Once Loreli was in full time day care, Daniel and I began to have our summer. There was only about a month left of it at that point but we made every moment count. We went swimming a lot, to the museum, zoo, and aquarium. We had fun. It was weird and good and scary, and so needed.

We both let the steam out, one tiny bit at a time. We both were like tightly coiled springs.

As with all holidays with a kid with Reactive Attachment Disorder, Thanksgiving was ruined. Everything was fine until it was time to eat and then the screaming started. I didn’t even try to help her, I knew that as soon as I did and we had a good, bonding moment, she would turn around and hurt Daniel, the dogs, or me. It is the cycle of a child with severe RAD. A tiny part of her wants the love but a bigger part of her is living in the past with the person who hurt her. That part will not allow her to accept love. That’s the part that will insist that harming Daniel, the dogs, or me is crucial for her survival.

After Thanksgiving, a frustrated and defeated Daniel said, “If she’s here for Christmas then I’m going to stay in my bedroom.” So sayeth a child who has no power and no hope.
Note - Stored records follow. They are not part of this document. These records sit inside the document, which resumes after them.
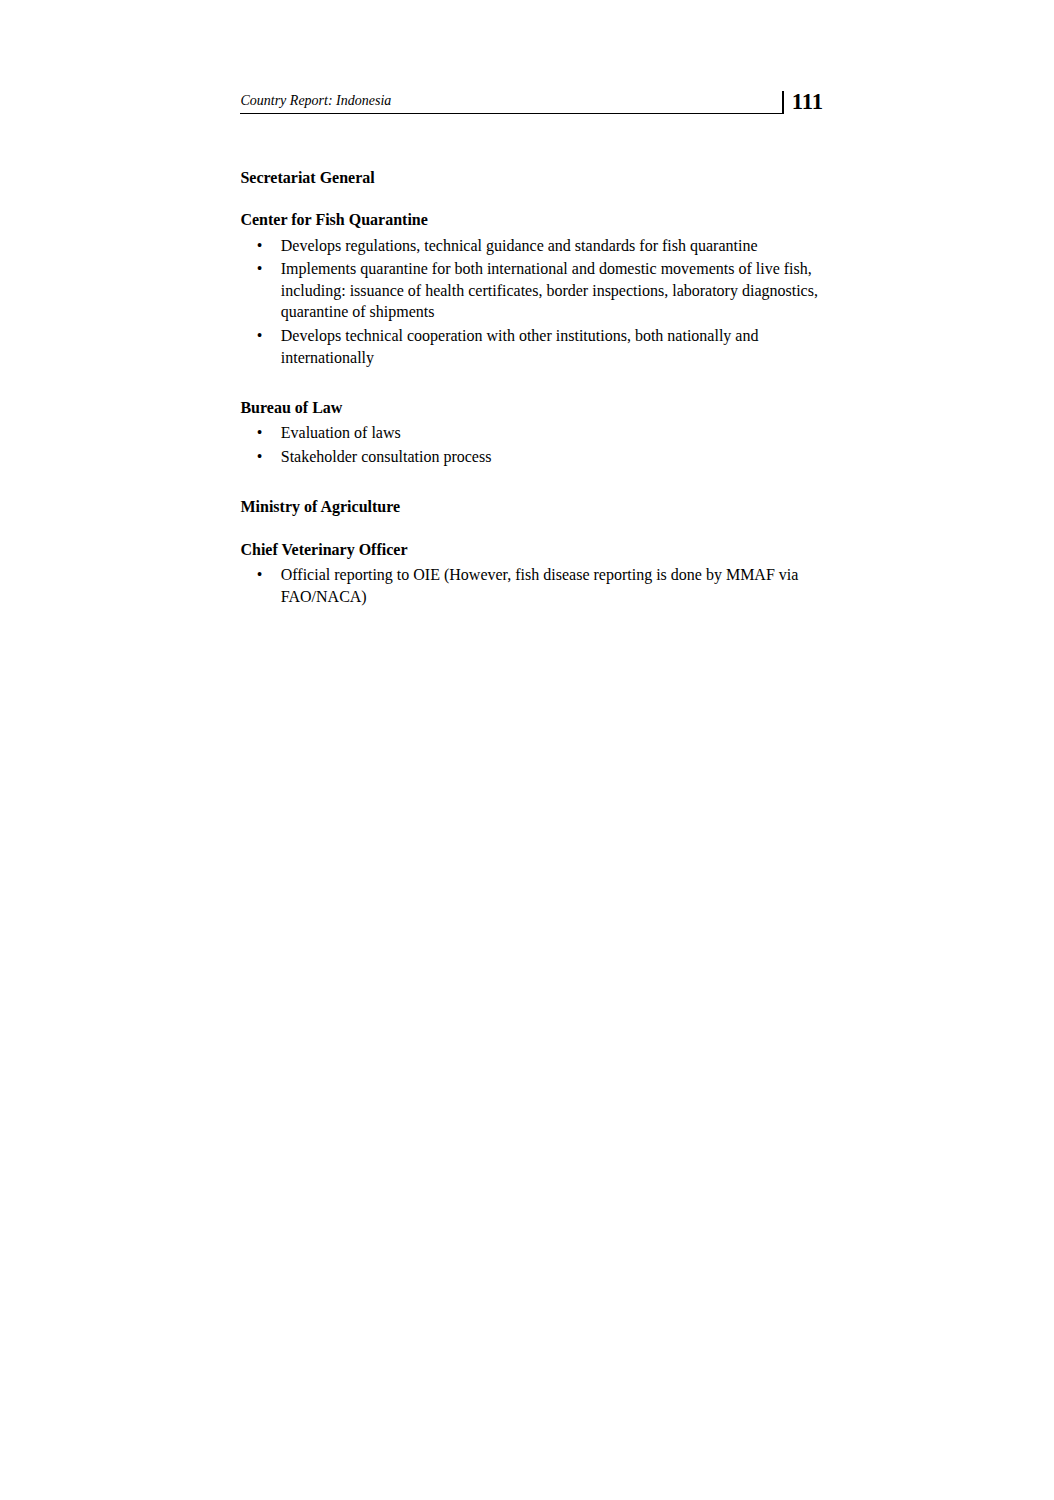Country Report: Indonesia
111
Secretariat General
Center for Fish Quarantine
Develops regulations, technical guidance and standards for fish quarantine
Implements quarantine for both international and domestic movements of live fish, including: issuance of health certificates, border inspections, laboratory diagnostics, quarantine of shipments
Develops technical cooperation with other institutions, both nationally and internationally
Bureau of Law
Evaluation of laws
Stakeholder consultation process
Ministry of Agriculture
Chief Veterinary Officer
Official reporting to OIE (However, fish disease reporting is done by MMAF via FAO/NACA)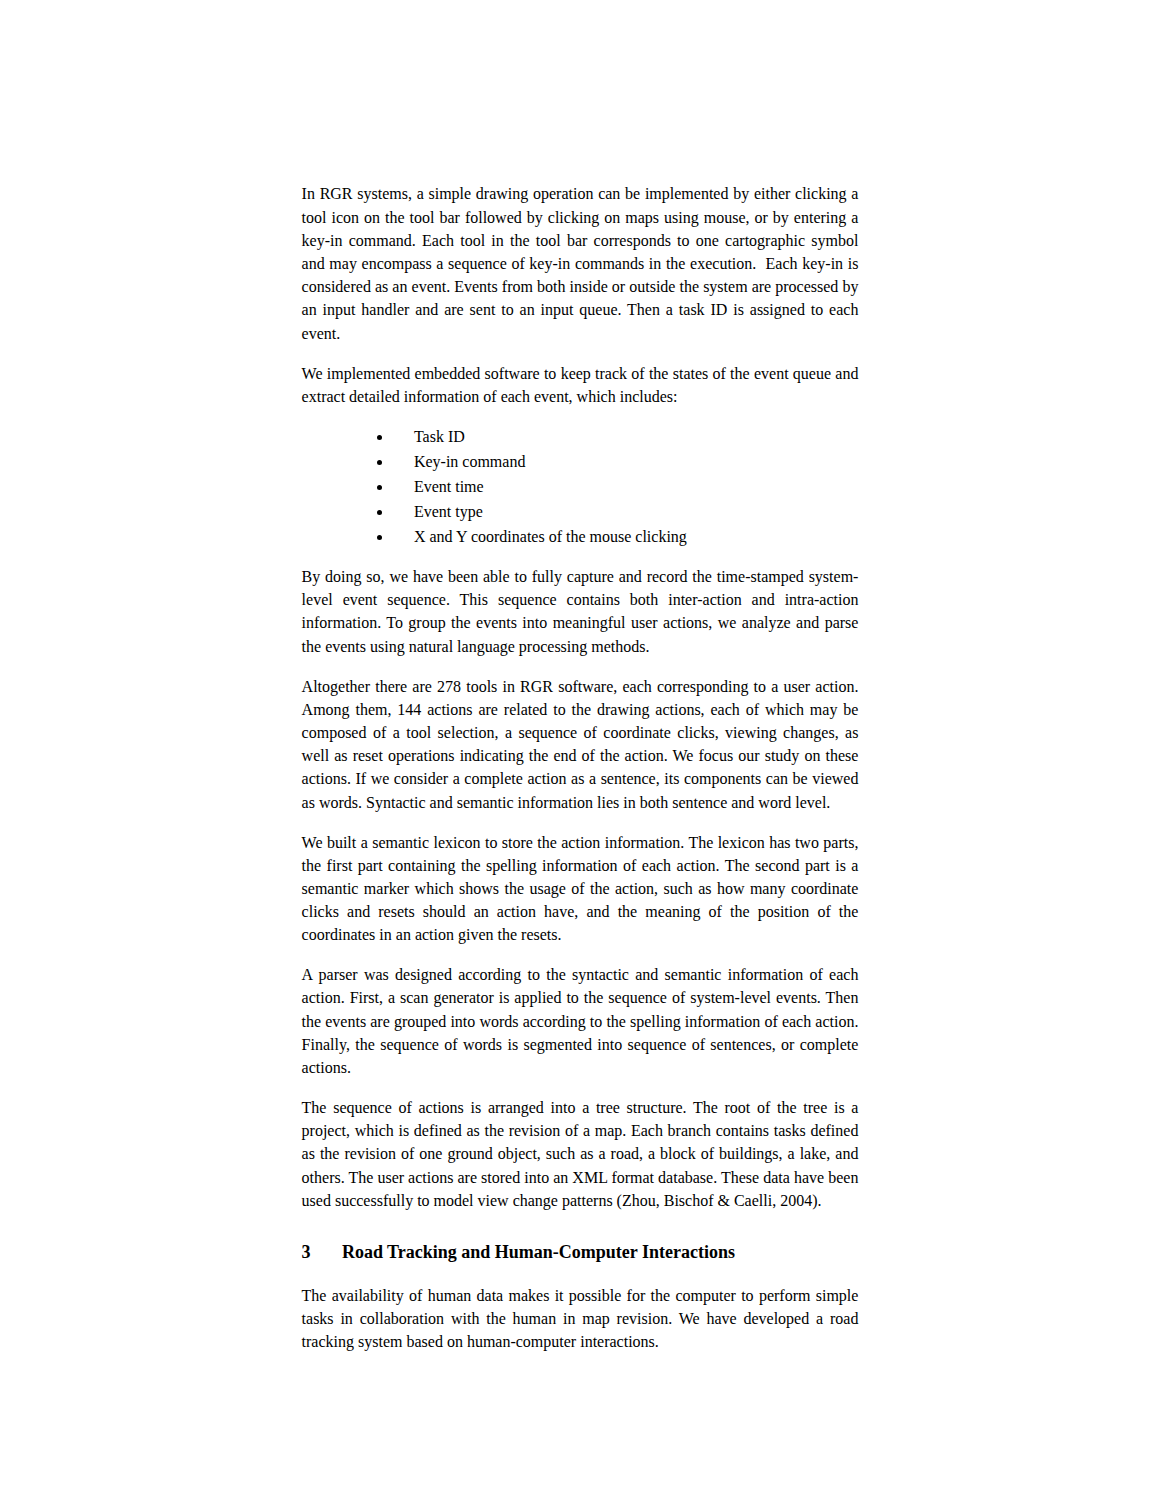In RGR systems, a simple drawing operation can be implemented by either clicking a tool icon on the tool bar followed by clicking on maps using mouse, or by entering a key-in command. Each tool in the tool bar corresponds to one cartographic symbol and may encompass a sequence of key-in commands in the execution. Each key-in is considered as an event. Events from both inside or outside the system are processed by an input handler and are sent to an input queue. Then a task ID is assigned to each event.
We implemented embedded software to keep track of the states of the event queue and extract detailed information of each event, which includes:
Task ID
Key-in command
Event time
Event type
X and Y coordinates of the mouse clicking
By doing so, we have been able to fully capture and record the time-stamped system-level event sequence. This sequence contains both inter-action and intra-action information. To group the events into meaningful user actions, we analyze and parse the events using natural language processing methods.
Altogether there are 278 tools in RGR software, each corresponding to a user action. Among them, 144 actions are related to the drawing actions, each of which may be composed of a tool selection, a sequence of coordinate clicks, viewing changes, as well as reset operations indicating the end of the action. We focus our study on these actions. If we consider a complete action as a sentence, its components can be viewed as words. Syntactic and semantic information lies in both sentence and word level.
We built a semantic lexicon to store the action information. The lexicon has two parts, the first part containing the spelling information of each action. The second part is a semantic marker which shows the usage of the action, such as how many coordinate clicks and resets should an action have, and the meaning of the position of the coordinates in an action given the resets.
A parser was designed according to the syntactic and semantic information of each action. First, a scan generator is applied to the sequence of system-level events. Then the events are grouped into words according to the spelling information of each action. Finally, the sequence of words is segmented into sequence of sentences, or complete actions.
The sequence of actions is arranged into a tree structure. The root of the tree is a project, which is defined as the revision of a map. Each branch contains tasks defined as the revision of one ground object, such as a road, a block of buildings, a lake, and others. The user actions are stored into an XML format database. These data have been used successfully to model view change patterns (Zhou, Bischof & Caelli, 2004).
3 Road Tracking and Human-Computer Interactions
The availability of human data makes it possible for the computer to perform simple tasks in collaboration with the human in map revision. We have developed a road tracking system based on human-computer interactions.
She was not here for Christmas.

We accepted a spot for Loreli at The Institute for Attachment and Child Development.

The Institute is different from any other program in that they have all of the structure and therapy of a residential treatment center but the children live in an actual home with a real mom and dad (who have both been trained and have their own experience with RAD), their children and several other treatment kids. What this means is that the children with RAD cannot triangulate as easily. In an RTC, which have rotating staff, it is known that the children constantly triangulate (pitting one caregiver against another).

She left on December 9, 2015. Very quickly we were told that Loreli has severe RAD. As with this entire process, I felt relief and grief. What we had been experiencing for 6 years wasn’t “just” RAD (which is bad enough) but severe RAD. I learned that Daniel and I really did have PTSD from living with this abusive child. I learned that they expected to work with her for at least a year.

Daniel and I had a year to heal…from 6 years of abuse.